Butting new drywall next to existing wall where a window was removed. There is about 3/16" of mud built up nest to new drywall. What is the best way to remove mud and make transition even before taping and mudding?


----------



## hendrix417 (Aug 9, 2018)

scrape away some of the paint. dampen with water. scrape mud away.


----------



## Timls1 (Jan 12, 2022)

hendrix417 said:


> scrape away some of the paint. dampen with water. scrape mud away.


Thanks, getting ready to get started.

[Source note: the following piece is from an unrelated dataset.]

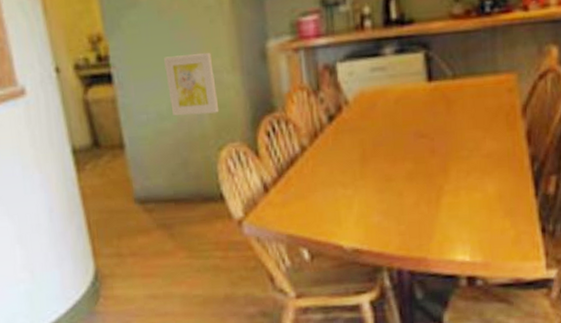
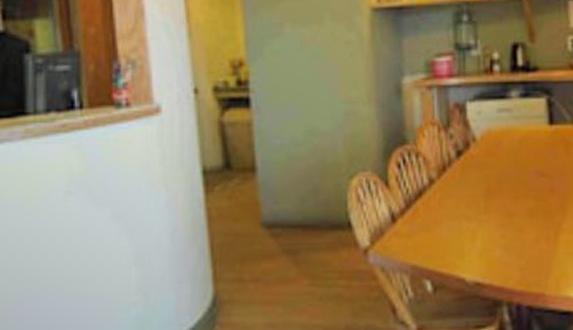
wall art: present [164,52,219,116] -> none [303,84,353,143]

Your way is much cleaner, I was gonna get a grinder and turn loose


----------



## hendrix417 (Aug 9, 2018)

gouge with hammer claw. then wet. 3/4" wood chisel to scrape away or maybe a stiff 1-1/2" putty knife.... take it down to original board, then just a little more....


----------



## picks drywall (Apr 13, 2021)

3/16ths is nothing. lol i put an inch of mud on a spot this week! (new construction!) hangers went rite over some terrible amish hack framing. things that make ya go hum. 😣

chip it off if you want to but i would just mud it in with 45. i prefer the new rock patch to be 1/8th below the rest of the wall. it makes the patch easier to make flush with existing wall surface. shouldnt be mud build up around a window.


----------